Dans un monde touché par de grandes crises globales (climatique et de biodiversité notamment) et où la science évolue rapidement, ces cartographies sont des « représentations du paysage de la connaissance en réponse à une question ou une problématique très large. Elles répondent à des questions qui s’apparentent à celles des revues systématiques dans leur structuration. Elles ont pour objectif de mettre en évidence la répartition des connaissances selon des critères explicites (métadonnées) »[2].
Ce type d'études produit de plus en plus les « Evidence bases »[3],[4] sur lesquelles s’appuient (ou non) les décideurs[5],[6].

Méthode scientifique d'évaluation de la connaissance modifier

Des institutions (scientifiques et médicales notamment) ont des besoins périodiques de mise à jour de l'évolution des savoirs dans leur domaine, notamment pour répondre à des questions émergentes ou parfois pour remettre en question des paradigmes scientifiques que des études récentes semblent infirmer.

Les décideurs et les politiques publiques doivent pouvoir appuyer leurs choix sur une connaissance à jour.

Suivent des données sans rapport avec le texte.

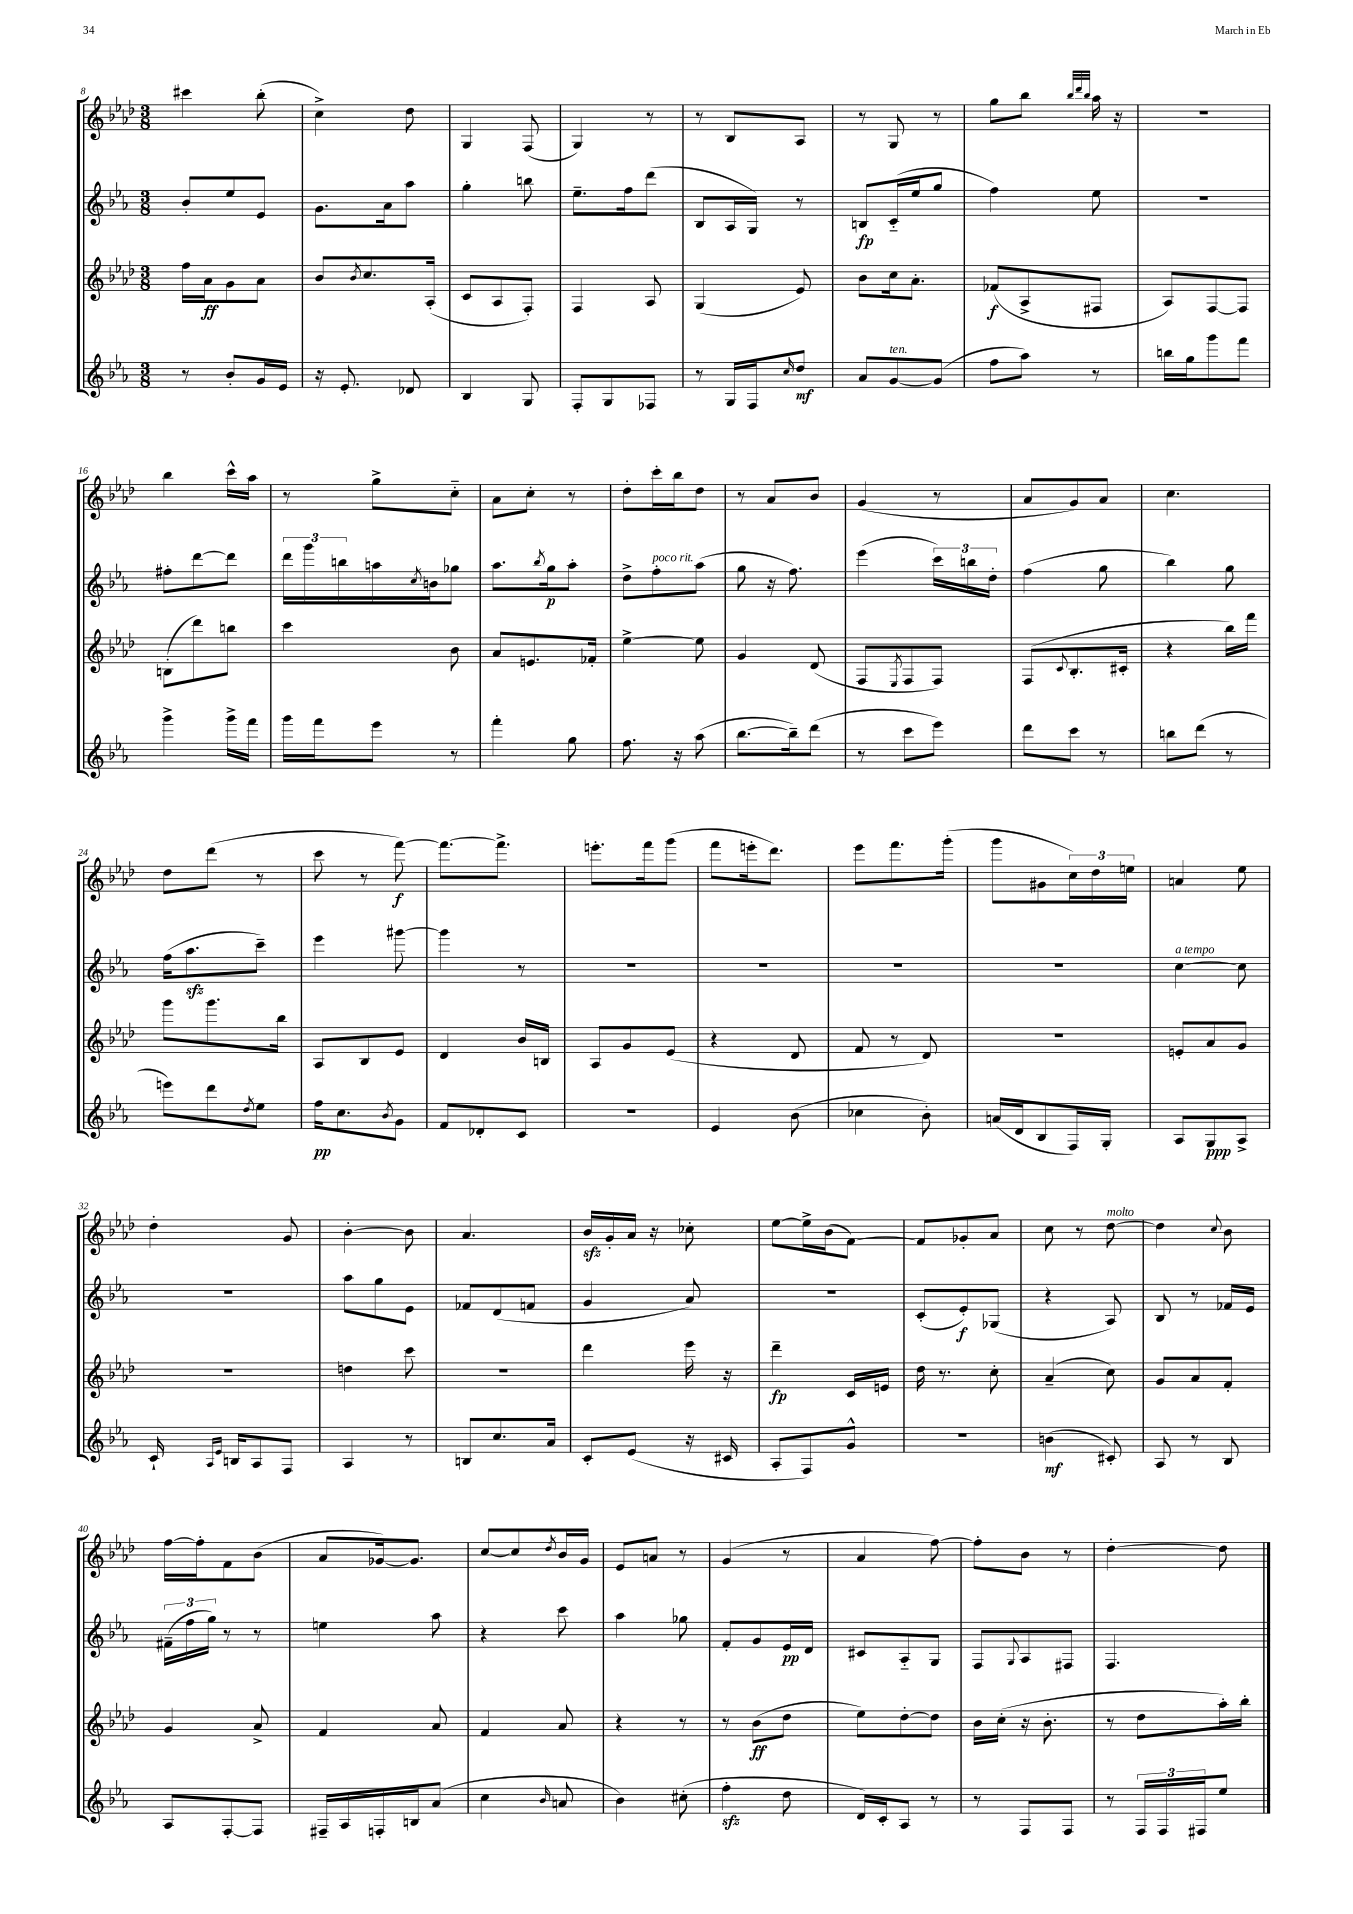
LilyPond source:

<<
\new StaffGroup <<
\new Staff = "s0" {
    \clef treble \key aes \major \numericTimeSignature \time 3/8
    cis'''4 bes''8-.( |
    c''4->) des''8 |
    g4 f8( |
    g4) r8 |
    r8 bes8 aes8 |
    r8 g8 r8 |
    g''8 bes''8 \grace { bes''32 des'''32 bes''32 } aes''16 r16 |
    R4. |
    bes''4 c'''16-^ aes''16 |
    r8 g''8-> c''8-_ |
    aes'8 c''8-. r8 |
    des''8-. c'''16-. bes''16 des''8 |
    r8 aes'8 bes'8 |
    g'4( r8 |
    aes'8 g'8) aes'8 |
    c''4. |
    des''8 des'''8( r8 |
    c'''8 r8 f'''8~\f) |
    f'''8.~ f'''8.-> |
    e'''8.-. f'''16 g'''8( |
    f'''8 e'''16-. des'''8.) |
    ees'''8 f'''8. g'''16-.( |
    g'''8 gis'8 \tuplet 3/2 { c''16) des''16 e''16 } |
    a'4 ees''8 |
    des''4-. g'8 |
    bes'4~-. bes'8 |
    aes'4. |
    bes'16\sfz g'16-. aes'16 r16 ces''8-. |
    ees''8~ ees''16-> bes'16( f'8~) |
    f'8 ges'8-. aes'8 |
    c''8 r8 des''8~^\markup { \italic "molto" } |
    des''4 \appoggiatura { c''8 } bes'8 |
    f''16~ f''16-. f'8 bes'8( |
    aes'8 ges'16~) ges'8. |
    c''8~ c''8 \acciaccatura { des''8 } bes'16 g'16 |
    ees'8 a'8 r8 |
    g'4( r8 |
    aes'4 f''8~) |
    f''8-. bes'8 r8 |
    des''4~-. des''8 \bar "|." |
}
\new Staff = "s1" {
    \clef treble \key ees \major \numericTimeSignature \time 3/8
    bes'8-. ees''8 ees'8 |
    g'8. aes'16 aes''8 |
    g''4-. b''8 |
    ees''8.-- f''16 d'''8( |
    bes8 aes16 g16) r8 |
    b8\fp c'16-_( ees''16 g''8 |
    f''4) ees''8 |
    R4. |
    fis''8-. d'''8~ d'''8 |
    \tuplet 3/2 { d'''16 g'''16 b''16 } a''16 \acciaccatura { c''8 } b'16 ges''8 |
    aes''8. \acciaccatura { bes''8 } g''16\p aes''8-. |
    d''8-> f''8-.^\markup { \italic "poco rit." } aes''8( |
    g''8 r16 f''8.) |
    ees'''4( \tuplet 3/2 { c'''16) b''16 d''16-. } |
    f''4( g''8 |
    bes''4) g''8 |
    f''16( aes''8.\sfz c'''8--) |
    ees'''4 gis'''8~ |
    gis'''4 r8 |
    R4. |
    R4. |
    R4. |
    R4. |
    c''4~^\markup { \italic "a tempo" } c''8 |
    R4. |
    aes''8 g''8 ees'8 |
    fes'8 d'8( f'8 |
    g'4 aes'8) |
    R4. |
    c'8-.( ees'8-.\f) ges8( |
    r4 aes8) |
    bes8 r8 fes'16 ees'16 |
    \tuplet 3/2 { fis'16--( f''16 g''16) } r8 r8 |
    e''4 aes''8 |
    r4 c'''8 |
    aes''4 ges''8 |
    f'8-. g'8 ees'16\pp d'16 |
    cis'8 aes8-_ g8 |
    f8 \appoggiatura { g8 } aes8 fis8 |
    f4. \bar "|." |
}
\new Staff = "s2" {
    \clef treble \key aes \major \numericTimeSignature \time 3/8
    f''16 aes'16\ff g'8 aes'8 |
    bes'8 \acciaccatura { bes'8 } c''8. aes16-.( |
    c'8 aes8 f8-.) |
    f4 aes8 |
    g4( ees'8) |
    bes'8 c''16 aes'8.-. |
    fes'8\f( aes8-> fis8 |
    aes8) f8~ f8 |
    b8-.( des'''8) b''8 |
    c'''4 bes'8 |
    aes'8 e'8. fes'16-. |
    ees''4~-> ees''8 |
    g'4 des'8( |
    f8 \acciaccatura { ees8 } f8 f8) |
    f8( \appoggiatura { c'8 } bes8.-. cis'16-. |
    r4 bes''16) f'''16 |
    g'''8 g'''8. bes''16 |
    aes8 bes8 ees'8 |
    des'4 bes'16 b16 |
    aes8 g'8 ees'8( |
    r4 des'8 |
    f'8 r8 des'8) |
    R4. |
    e'8-. aes'8 g'8 |
    R4. |
    d''4 c'''8 |
    R4. |
    des'''4 ees'''16 r16 |
    des'''4--\fp c'16 e'16 |
    des''16 r8. c''8-. |
    aes'4--( c''8) |
    g'8 aes'8 f'8-. |
    g'4 aes'8-> |
    f'4 aes'8 |
    f'4 aes'8 |
    r4 r8 |
    r8 bes'8\ff( des''8 |
    ees''8) des''8~-. des''8 |
    bes'16 c''16-.( r16 bes'8.-. |
    r8 des''8 aes''16-.) bes''16-. \bar "|." |
}
\new Staff = "s3" {
    \clef treble \key ees \major \numericTimeSignature \time 3/8
    r8 bes'8-. g'16 ees'16 |
    r16 ees'8.-. des'8 |
    bes4 g8 |
    f8-. g8 fes8 |
    r8 g16 f16 \grace { c''16 } d''8\mf |
    aes'8 g'8~^\markup { \italic "ten." } g'8( |
    f''8 aes''8) r8 |
    b''16 g''16 g'''8 f'''8 |
    g'''4-> g'''16-> f'''16 |
    g'''16 f'''16 ees'''8 r8 |
    f'''4-. g''8 |
    f''8. r16 aes''8( |
    bes''8.~ bes''16--) d'''8( |
    r8 c'''8 ees'''8) |
    d'''8 c'''8 r8 |
    b''8 d'''8( r8 |
    e'''8) d'''8 \acciaccatura { d''8 } ees''8 |
    f''16\pp c''8. \acciaccatura { bes'8 } g'8 |
    f'8 des'8-. c'8 |
    R4. |
    ees'4 bes'8( |
    ces''4 bes'8-.) |
    a'16( d'16 bes8 f16) g16-. |
    aes8 g8\ppp aes8-> |
    c'16-! \grace { aes16 ees'16 } b16 aes8 f8 |
    aes4 r8 |
    b8 c''8. aes'16 |
    c'8-. ees'8( r16 cis'16 |
    aes8-. f8) g'8-^ |
    R4. |
    b'4\mf( cis'8-.) |
    aes8 r8 bes8 |
    aes8 f8~-. f8 |
    fis16-- aes16 f16-. b16 aes'8( |
    c''4 \grace { bes'16 } a'8 |
    bes'4) cis''8-.( |
    f''4-.\sfz d''8 |
    d'16) c'16-. aes8 r8 |
    r8 f8 f8 |
    r8 \tuplet 3/2 { f16 f16 fis16 } ees''8 \bar "|." |
}
>>
>>
\layout { \context { \Score currentBarNumber = #8 } }
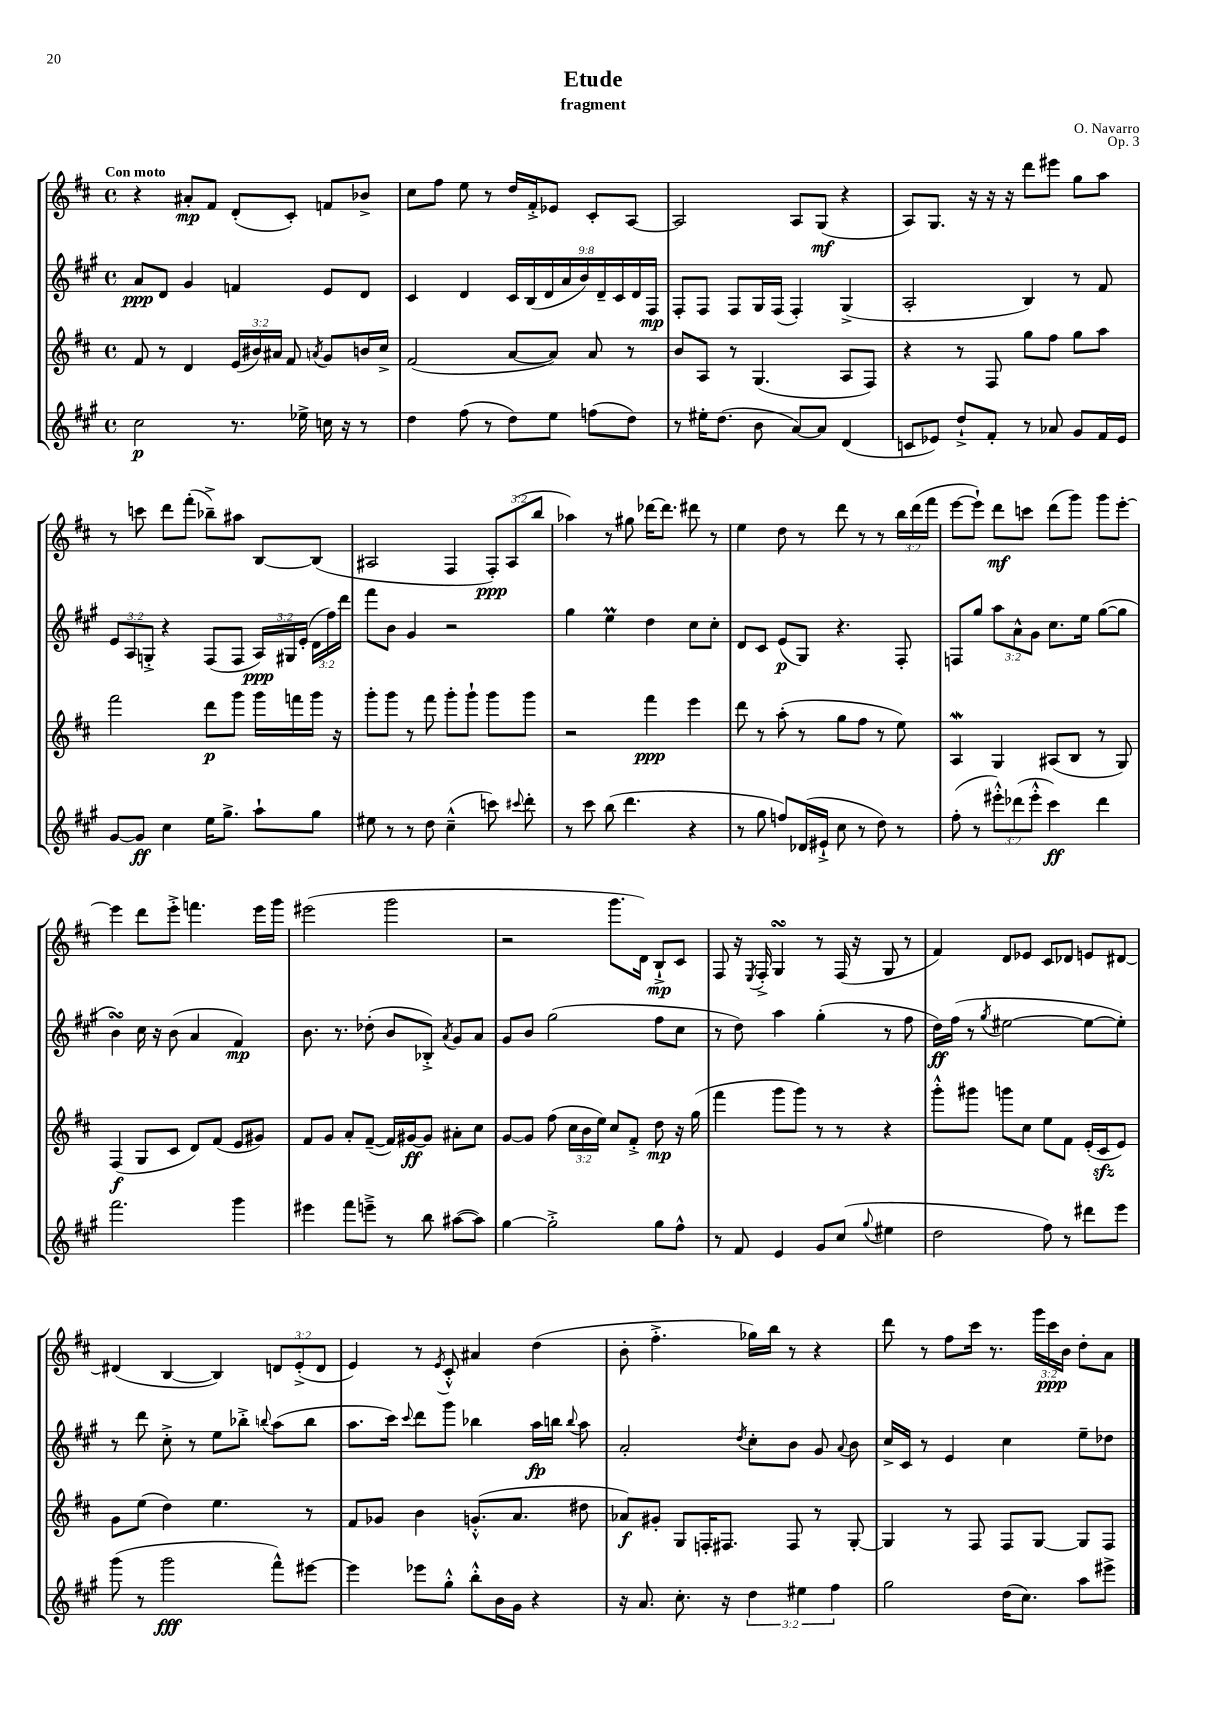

Or la connaissance évolue de plus en plus rapidement et, dans certains domaines, elle est particulièrement complexe et doit être vulgarisée pour les décideurs et le public[7].

Outre les techniques de relecture par les pairs, de conférences de consensus et de revues d'études (méta-analyse), elles peuvent s'appuyer sur des cartographies systématiques des connaissances. L'ensemble de ces techniques permet de mieux détecter et minimiser les biais pour produire des informations complètes, mises à jour et objectivées.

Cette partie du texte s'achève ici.